- Task set -
1 > List the players the Bryce Harper article names as the top sought-out free agents in MLB history whom Harper would join.
2 > Reproduce the part of the Bryce Harper article between "Wherever he does" and "agent Scott Boras.", inclusive.

It's Day 1 of spring training and Bryce Harper is already done taking questions regarding his future

So if you have not heard, Bryce Harper is going to be an unrestricted free agent at the end of the 2018 season.

All off-season talking heads, baseball aficionados, radio hosts, etc. were speculating on where the outfielder’s destination will be next year.

And we are still a year away from it actually happening.


Reporting to spring training on Monday, Harper did not waste any time telling the media how his press conferences were going to play out this season.

“If guys do [ask], or talk anything about that, I will be walking right out the door.”

Entering his seventh season with the Washington Nationals, the 25-year-old is coming off the second-best season, statistically, of his career. The 2015 NL MVP has hit .285 in his career, with 150 home runs and 421 RBIs. Unquestionably he is the face of the Nationals’ organization, if not, the best player in the team’s history.

If he does end the season without a contract extension, he will join Rafael Palmeiro, Alex Rodriguez, Randy Johnson, and Barry Bonds as the top sought out free agents in MLB history.

One thing is for certain in terms of Harper’s free agency; Harper has given no inclination on where his landing spot will be.  The top three cities are of course his favorite childhood team, the New York Yankees; joining with one of his closest friends with the Chicago Cubs; or just staying with Washington.

Wherever he does land, it does appear that it will be the largest contract given to a free agent ever.

As for now we just wait and direct any of your calls to his agent Scott Boras.

- Listed records -
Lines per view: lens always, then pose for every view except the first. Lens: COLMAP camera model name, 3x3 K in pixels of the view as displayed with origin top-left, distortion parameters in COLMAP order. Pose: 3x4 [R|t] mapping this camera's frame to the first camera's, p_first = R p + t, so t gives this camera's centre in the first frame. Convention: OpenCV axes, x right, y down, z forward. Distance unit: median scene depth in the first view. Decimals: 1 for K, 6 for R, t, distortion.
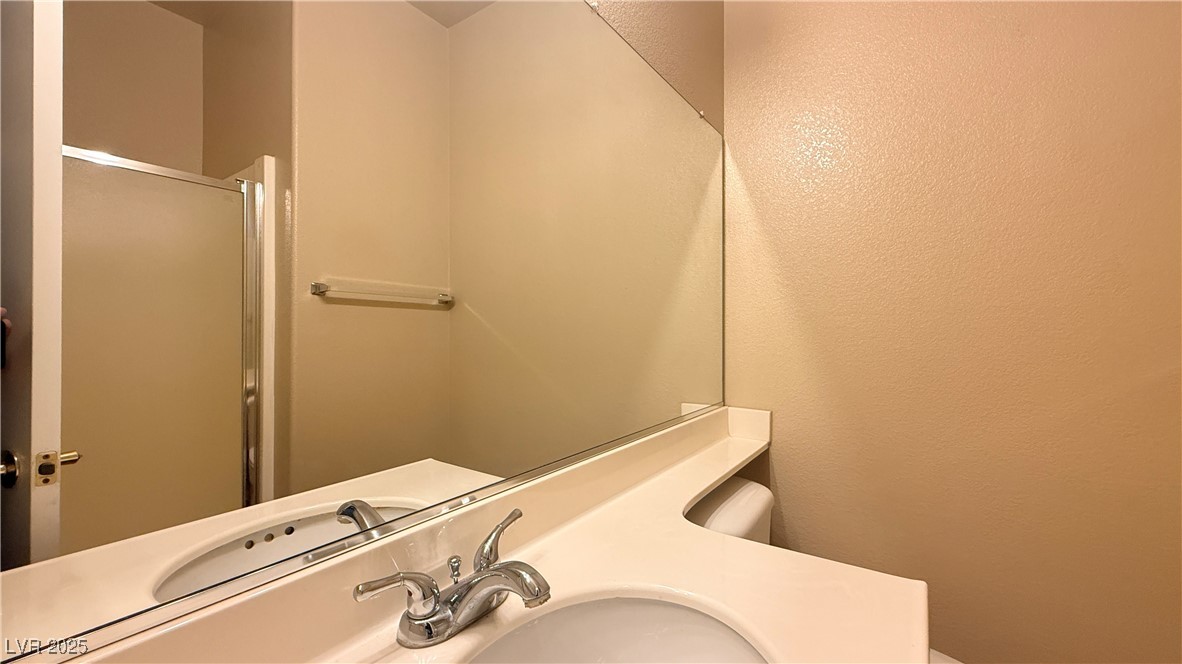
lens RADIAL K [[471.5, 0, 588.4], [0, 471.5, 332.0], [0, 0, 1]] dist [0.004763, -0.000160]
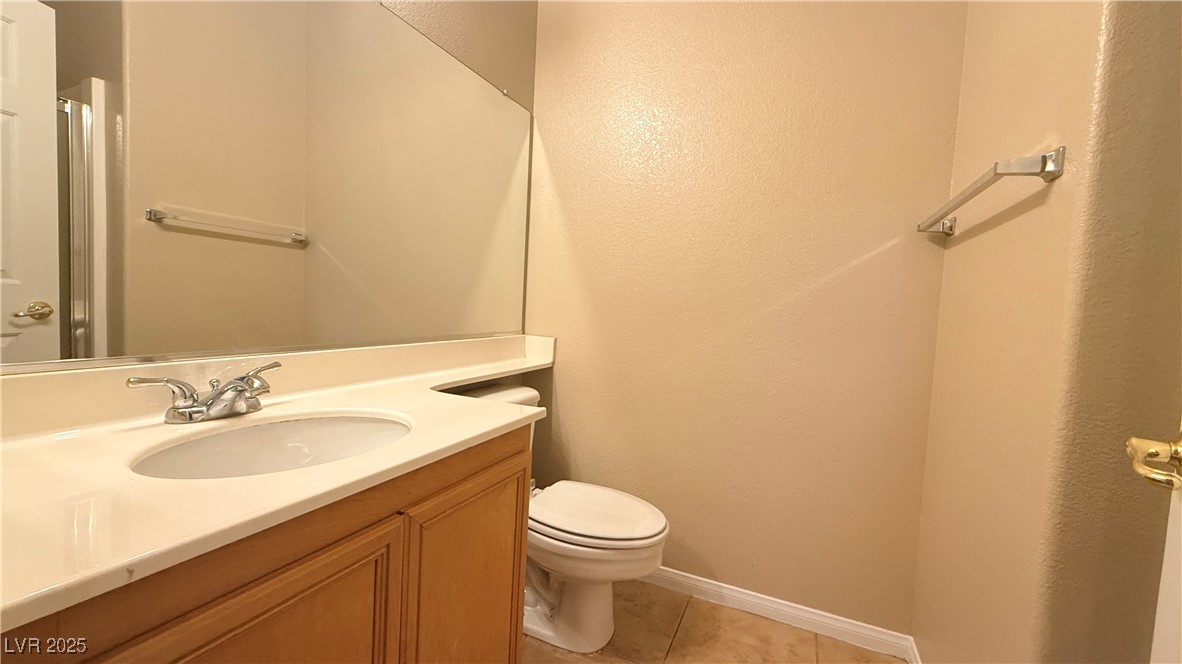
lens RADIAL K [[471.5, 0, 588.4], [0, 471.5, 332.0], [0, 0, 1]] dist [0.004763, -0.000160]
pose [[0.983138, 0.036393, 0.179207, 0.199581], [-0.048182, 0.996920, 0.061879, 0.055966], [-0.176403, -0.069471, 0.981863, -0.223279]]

...

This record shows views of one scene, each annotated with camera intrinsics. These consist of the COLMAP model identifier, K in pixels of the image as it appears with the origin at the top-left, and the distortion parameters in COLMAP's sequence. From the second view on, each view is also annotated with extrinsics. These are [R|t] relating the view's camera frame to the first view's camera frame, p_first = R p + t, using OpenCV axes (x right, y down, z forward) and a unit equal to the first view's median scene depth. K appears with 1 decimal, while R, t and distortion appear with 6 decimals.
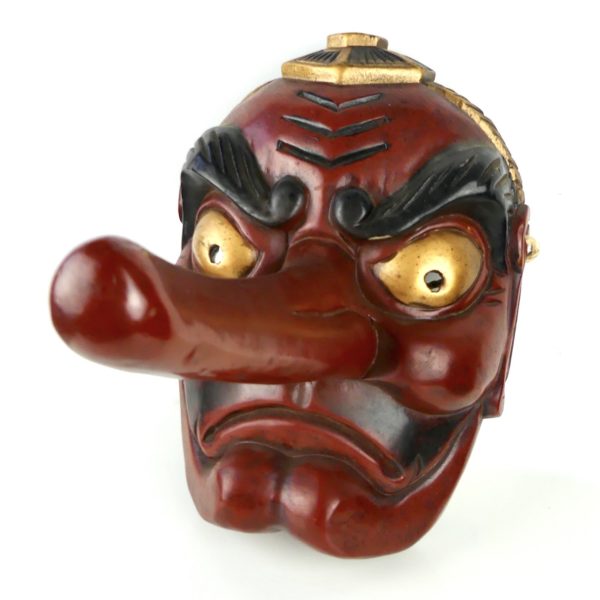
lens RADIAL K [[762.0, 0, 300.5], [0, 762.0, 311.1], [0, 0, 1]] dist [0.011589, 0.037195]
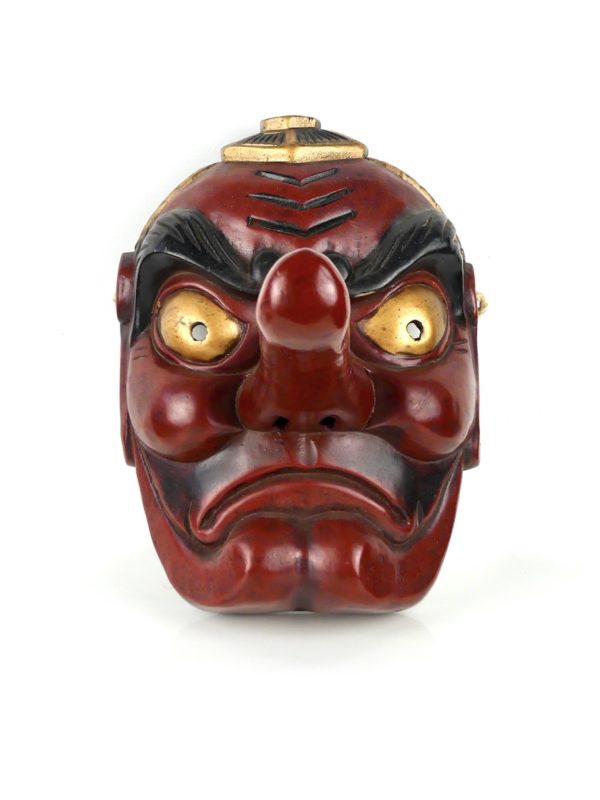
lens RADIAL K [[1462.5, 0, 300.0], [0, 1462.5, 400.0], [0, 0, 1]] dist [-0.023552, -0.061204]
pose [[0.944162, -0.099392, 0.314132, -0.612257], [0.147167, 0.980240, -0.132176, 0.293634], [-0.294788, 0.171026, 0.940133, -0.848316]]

- Responses -
1 > Rafael Palmeiro, Alex Rodriguez, Randy Johnson, Barry Bonds

2 >
Wherever he does land, it does appear that it will be the largest contract given to a free agent ever.

As for now we just wait and direct any of your calls to his agent Scott Boras.